Work instruction: If a line in the records below holds the word "lines", copy it.

Records for processing:
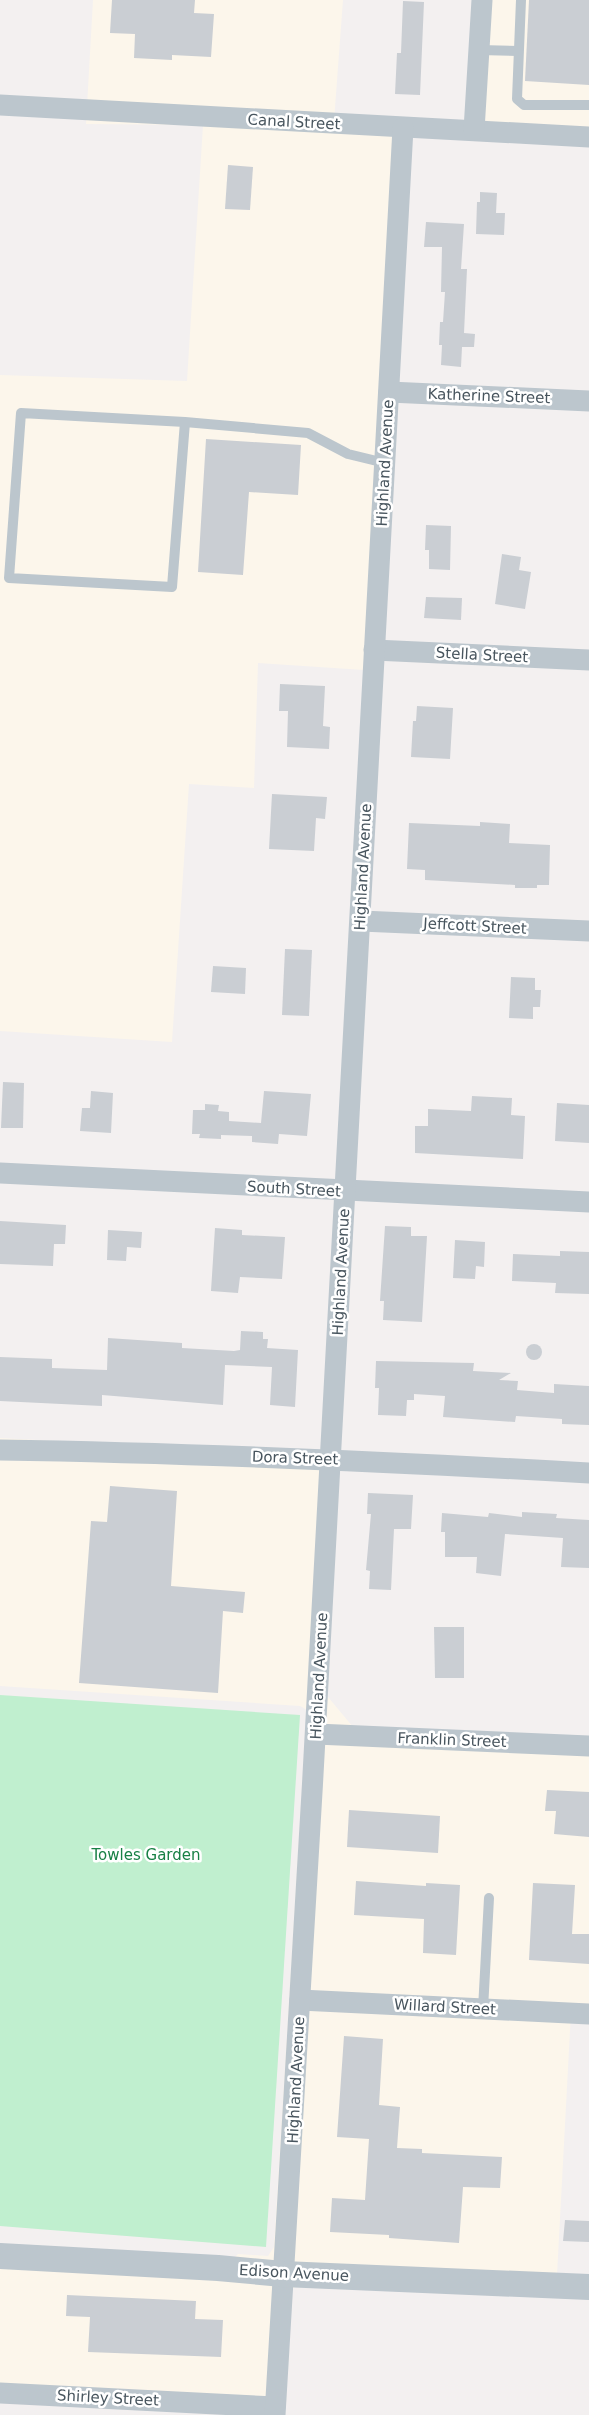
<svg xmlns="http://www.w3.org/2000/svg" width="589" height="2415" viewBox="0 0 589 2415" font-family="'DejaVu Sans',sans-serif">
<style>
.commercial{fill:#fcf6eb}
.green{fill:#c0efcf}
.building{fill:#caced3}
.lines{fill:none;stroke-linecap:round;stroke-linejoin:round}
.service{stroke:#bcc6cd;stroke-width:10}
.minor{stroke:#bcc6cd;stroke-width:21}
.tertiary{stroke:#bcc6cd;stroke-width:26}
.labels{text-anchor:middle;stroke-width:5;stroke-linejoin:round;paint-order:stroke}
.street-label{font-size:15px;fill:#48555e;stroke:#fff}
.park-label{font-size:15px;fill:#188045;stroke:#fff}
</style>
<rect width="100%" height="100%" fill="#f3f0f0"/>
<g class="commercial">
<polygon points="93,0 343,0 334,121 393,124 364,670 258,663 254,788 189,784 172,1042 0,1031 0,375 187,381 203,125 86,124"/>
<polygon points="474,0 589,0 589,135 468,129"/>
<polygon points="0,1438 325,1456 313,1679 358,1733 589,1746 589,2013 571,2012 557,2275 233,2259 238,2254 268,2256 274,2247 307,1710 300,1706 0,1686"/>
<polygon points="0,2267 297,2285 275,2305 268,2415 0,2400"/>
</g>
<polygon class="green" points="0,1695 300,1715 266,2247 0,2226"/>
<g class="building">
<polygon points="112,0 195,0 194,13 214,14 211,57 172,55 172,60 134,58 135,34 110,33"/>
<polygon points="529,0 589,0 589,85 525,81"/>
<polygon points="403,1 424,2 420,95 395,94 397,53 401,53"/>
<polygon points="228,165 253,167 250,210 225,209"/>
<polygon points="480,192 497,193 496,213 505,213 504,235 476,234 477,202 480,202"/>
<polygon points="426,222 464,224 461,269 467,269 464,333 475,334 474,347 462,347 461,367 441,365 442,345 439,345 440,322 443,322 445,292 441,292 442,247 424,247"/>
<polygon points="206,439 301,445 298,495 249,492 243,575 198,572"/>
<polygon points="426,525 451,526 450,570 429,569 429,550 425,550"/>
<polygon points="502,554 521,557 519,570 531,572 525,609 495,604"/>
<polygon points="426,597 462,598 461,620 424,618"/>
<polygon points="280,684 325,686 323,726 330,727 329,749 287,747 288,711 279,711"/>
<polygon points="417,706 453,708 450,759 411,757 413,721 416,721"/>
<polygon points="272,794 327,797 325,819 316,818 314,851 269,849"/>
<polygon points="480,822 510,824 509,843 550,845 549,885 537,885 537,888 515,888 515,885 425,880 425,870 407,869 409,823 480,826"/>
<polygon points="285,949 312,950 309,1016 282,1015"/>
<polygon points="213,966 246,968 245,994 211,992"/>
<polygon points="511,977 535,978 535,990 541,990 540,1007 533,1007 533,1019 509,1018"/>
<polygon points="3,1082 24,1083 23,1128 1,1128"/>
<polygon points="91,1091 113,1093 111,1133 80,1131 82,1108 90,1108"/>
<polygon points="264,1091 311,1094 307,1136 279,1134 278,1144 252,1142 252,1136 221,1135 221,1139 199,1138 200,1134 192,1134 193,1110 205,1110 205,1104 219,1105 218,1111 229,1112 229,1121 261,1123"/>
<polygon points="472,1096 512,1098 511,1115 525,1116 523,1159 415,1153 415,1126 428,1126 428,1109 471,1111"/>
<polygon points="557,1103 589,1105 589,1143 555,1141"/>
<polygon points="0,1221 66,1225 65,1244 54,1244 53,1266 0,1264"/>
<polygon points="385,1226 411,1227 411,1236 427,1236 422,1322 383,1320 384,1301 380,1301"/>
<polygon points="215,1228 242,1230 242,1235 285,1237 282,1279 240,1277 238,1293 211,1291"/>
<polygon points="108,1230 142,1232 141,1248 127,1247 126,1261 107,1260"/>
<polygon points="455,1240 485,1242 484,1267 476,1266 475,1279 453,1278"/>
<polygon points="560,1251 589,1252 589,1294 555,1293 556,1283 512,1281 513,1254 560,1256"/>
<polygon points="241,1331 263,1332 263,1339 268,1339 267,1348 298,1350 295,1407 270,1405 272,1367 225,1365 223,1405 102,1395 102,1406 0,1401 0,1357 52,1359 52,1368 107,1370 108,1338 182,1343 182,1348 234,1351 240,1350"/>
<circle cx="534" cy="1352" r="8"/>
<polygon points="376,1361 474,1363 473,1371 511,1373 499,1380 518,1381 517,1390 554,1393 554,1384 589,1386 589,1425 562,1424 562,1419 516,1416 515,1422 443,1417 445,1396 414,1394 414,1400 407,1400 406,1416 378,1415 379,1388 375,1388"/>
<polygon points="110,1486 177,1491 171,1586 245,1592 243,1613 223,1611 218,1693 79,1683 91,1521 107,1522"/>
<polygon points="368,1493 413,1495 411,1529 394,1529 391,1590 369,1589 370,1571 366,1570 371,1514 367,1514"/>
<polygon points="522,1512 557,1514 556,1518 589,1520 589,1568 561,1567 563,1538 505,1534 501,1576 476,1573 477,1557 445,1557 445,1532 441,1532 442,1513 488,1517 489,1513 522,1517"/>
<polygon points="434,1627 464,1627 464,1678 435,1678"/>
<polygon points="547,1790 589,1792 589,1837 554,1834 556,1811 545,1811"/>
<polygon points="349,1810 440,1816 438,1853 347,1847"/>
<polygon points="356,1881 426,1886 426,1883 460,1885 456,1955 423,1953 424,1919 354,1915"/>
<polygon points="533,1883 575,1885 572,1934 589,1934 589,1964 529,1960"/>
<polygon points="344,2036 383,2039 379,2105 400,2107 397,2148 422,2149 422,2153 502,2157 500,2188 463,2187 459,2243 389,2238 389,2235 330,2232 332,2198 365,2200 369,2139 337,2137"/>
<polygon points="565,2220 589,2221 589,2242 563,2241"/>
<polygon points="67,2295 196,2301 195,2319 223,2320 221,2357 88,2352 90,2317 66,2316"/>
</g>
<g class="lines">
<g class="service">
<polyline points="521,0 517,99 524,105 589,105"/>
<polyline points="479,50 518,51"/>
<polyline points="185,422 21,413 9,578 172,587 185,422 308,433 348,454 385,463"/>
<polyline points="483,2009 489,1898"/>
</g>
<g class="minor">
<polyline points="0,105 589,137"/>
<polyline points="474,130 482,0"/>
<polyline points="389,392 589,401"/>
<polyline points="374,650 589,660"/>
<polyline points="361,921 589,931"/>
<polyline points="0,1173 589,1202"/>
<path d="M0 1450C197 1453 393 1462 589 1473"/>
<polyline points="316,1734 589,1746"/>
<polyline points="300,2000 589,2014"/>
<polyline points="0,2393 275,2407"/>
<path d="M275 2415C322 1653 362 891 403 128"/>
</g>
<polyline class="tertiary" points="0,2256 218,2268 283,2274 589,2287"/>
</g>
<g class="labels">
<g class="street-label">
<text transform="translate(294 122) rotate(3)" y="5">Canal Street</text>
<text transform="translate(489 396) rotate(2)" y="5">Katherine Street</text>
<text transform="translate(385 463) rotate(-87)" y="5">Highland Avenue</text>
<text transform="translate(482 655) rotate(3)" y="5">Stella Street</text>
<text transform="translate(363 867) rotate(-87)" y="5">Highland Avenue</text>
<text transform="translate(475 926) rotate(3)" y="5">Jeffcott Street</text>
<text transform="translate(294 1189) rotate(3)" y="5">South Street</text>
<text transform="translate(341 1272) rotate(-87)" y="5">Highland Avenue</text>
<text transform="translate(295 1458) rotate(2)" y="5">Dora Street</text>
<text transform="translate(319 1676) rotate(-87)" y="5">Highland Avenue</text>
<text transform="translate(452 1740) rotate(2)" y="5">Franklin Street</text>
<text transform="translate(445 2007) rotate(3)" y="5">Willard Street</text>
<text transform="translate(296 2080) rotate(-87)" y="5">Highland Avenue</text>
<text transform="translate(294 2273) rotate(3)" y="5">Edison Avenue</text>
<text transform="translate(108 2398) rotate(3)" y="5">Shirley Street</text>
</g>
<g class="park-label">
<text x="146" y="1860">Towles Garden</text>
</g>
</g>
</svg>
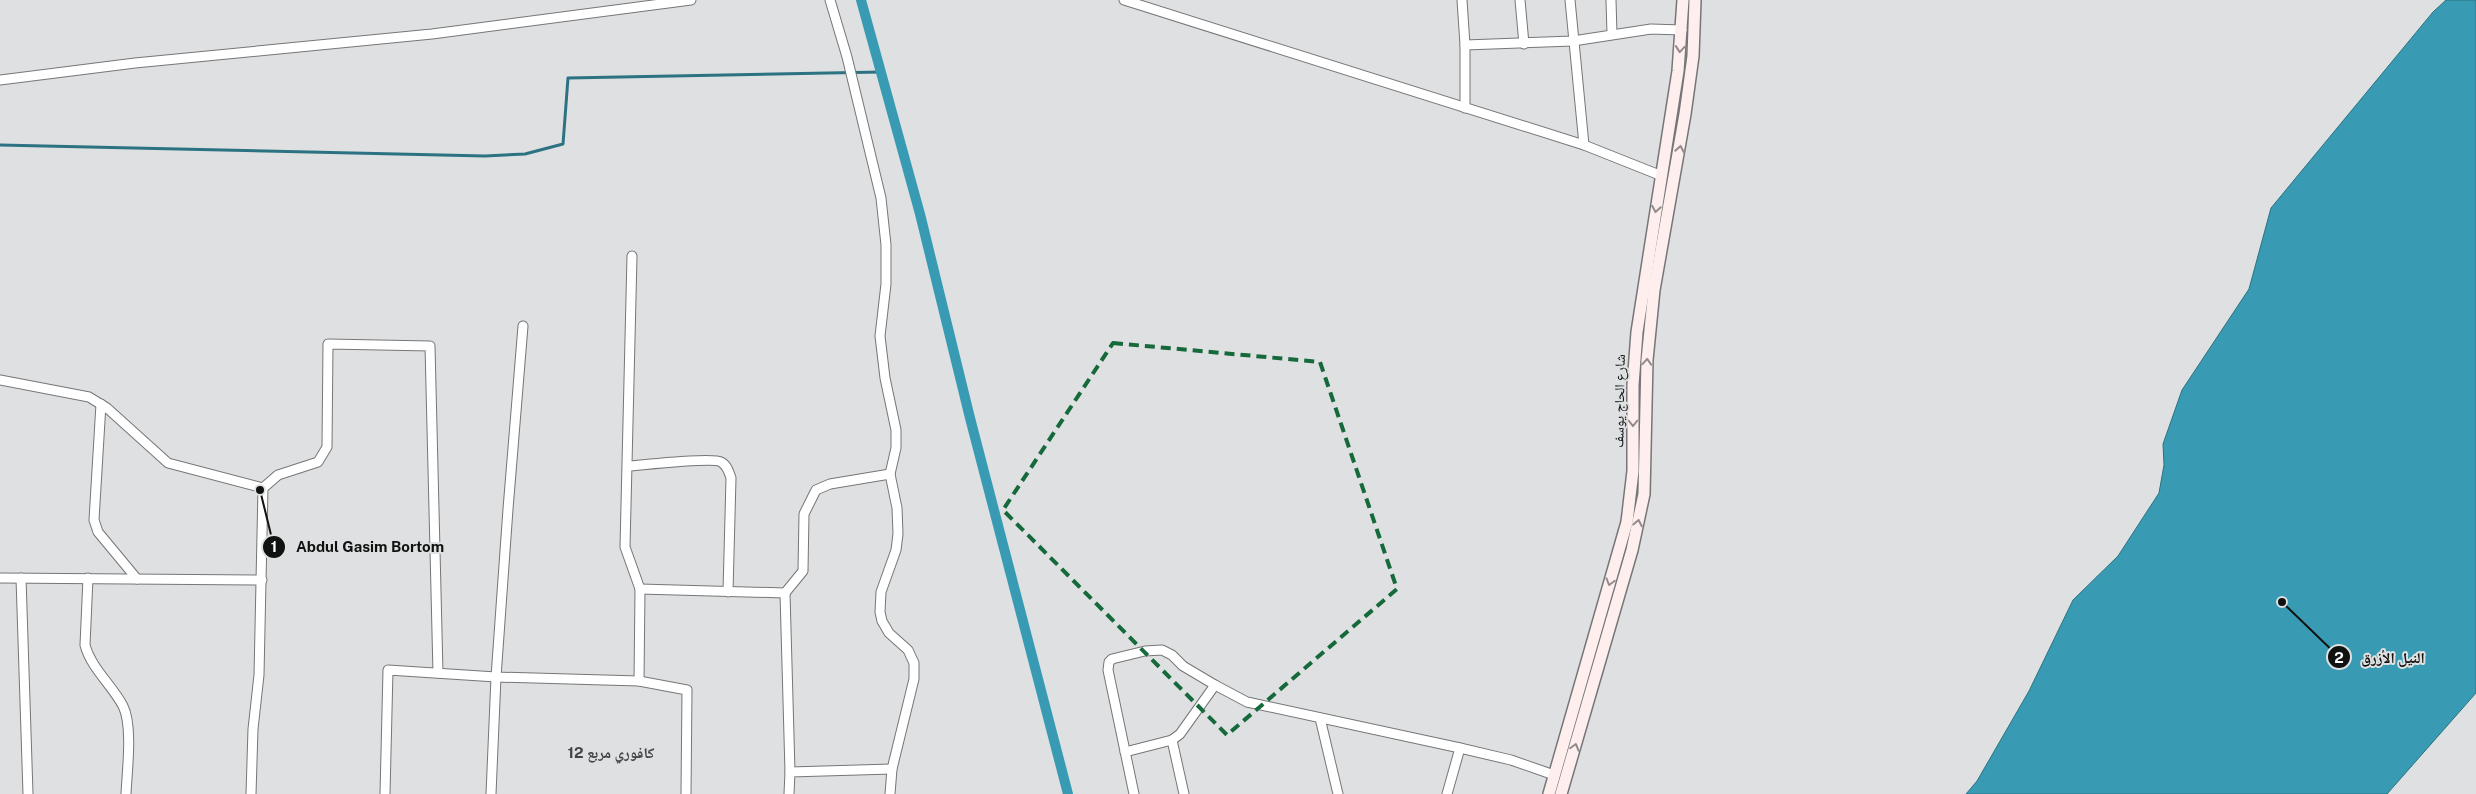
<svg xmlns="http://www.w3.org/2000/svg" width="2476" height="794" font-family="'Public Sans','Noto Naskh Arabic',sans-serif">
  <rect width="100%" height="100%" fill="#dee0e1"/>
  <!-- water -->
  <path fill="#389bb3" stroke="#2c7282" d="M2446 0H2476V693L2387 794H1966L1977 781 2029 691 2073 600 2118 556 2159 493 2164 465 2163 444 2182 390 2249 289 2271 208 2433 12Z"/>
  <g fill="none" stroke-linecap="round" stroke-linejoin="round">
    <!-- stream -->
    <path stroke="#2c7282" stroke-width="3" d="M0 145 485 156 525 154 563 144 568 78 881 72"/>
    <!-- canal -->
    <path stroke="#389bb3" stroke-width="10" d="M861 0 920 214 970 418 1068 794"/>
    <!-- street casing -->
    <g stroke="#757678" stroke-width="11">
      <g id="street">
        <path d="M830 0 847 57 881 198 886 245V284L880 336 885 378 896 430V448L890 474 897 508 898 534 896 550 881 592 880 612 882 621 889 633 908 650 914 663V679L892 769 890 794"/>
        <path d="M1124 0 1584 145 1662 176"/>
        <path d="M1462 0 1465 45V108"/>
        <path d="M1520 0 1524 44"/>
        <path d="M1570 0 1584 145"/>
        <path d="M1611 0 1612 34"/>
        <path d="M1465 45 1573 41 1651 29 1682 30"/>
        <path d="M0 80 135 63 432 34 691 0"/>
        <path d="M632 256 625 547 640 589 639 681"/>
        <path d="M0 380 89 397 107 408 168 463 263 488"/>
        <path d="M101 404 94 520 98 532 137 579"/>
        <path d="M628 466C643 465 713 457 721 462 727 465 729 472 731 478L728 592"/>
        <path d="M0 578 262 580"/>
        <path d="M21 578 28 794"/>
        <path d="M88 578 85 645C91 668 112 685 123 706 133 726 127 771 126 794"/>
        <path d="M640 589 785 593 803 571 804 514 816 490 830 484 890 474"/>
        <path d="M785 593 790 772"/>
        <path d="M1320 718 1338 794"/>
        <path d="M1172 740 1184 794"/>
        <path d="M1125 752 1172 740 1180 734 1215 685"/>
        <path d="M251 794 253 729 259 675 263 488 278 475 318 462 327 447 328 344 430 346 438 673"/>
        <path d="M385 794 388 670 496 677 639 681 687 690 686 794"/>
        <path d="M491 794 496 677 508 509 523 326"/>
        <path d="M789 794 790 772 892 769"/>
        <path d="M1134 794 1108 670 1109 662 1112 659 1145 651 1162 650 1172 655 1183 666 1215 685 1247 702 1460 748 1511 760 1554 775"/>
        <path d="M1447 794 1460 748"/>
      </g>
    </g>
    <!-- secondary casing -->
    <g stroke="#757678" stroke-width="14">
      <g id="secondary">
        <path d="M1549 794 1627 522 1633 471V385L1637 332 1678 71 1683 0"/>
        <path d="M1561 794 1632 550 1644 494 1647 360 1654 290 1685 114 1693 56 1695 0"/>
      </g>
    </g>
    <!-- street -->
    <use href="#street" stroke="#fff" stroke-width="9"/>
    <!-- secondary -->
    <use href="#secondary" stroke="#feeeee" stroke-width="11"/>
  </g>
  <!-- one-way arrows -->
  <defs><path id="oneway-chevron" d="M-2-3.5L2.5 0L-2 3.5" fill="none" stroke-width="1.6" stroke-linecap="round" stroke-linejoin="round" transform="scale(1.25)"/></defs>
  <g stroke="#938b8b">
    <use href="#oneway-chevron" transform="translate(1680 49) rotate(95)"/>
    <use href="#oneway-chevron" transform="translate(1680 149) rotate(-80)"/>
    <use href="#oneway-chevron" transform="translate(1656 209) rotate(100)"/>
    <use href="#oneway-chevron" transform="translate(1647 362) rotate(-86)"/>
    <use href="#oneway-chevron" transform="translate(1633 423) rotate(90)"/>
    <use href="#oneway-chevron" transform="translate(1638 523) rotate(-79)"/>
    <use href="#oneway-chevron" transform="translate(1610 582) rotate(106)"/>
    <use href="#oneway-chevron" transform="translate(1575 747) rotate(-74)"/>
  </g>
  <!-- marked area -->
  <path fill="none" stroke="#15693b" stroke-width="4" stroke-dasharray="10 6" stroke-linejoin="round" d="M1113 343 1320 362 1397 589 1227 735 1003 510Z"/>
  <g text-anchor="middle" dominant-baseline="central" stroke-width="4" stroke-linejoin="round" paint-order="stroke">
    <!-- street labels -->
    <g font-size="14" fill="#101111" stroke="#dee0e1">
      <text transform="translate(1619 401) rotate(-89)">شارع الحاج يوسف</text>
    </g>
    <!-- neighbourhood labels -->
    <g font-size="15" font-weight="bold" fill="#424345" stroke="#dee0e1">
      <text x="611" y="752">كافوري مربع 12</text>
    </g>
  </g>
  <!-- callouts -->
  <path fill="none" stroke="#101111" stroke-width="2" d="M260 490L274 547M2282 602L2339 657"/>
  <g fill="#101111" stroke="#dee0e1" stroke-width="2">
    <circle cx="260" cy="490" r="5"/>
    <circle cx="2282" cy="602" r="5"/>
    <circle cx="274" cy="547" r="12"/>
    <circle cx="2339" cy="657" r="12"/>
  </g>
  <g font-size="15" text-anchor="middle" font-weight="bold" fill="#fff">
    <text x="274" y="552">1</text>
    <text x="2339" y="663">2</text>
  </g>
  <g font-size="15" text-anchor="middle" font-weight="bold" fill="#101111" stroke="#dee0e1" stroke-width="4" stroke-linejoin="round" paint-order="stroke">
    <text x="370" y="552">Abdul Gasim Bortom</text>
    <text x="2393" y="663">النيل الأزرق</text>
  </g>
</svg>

Output for this exercise:
.lines{fill:none;stroke-linecap:round;stroke-linejoin:round}
<g class="lines">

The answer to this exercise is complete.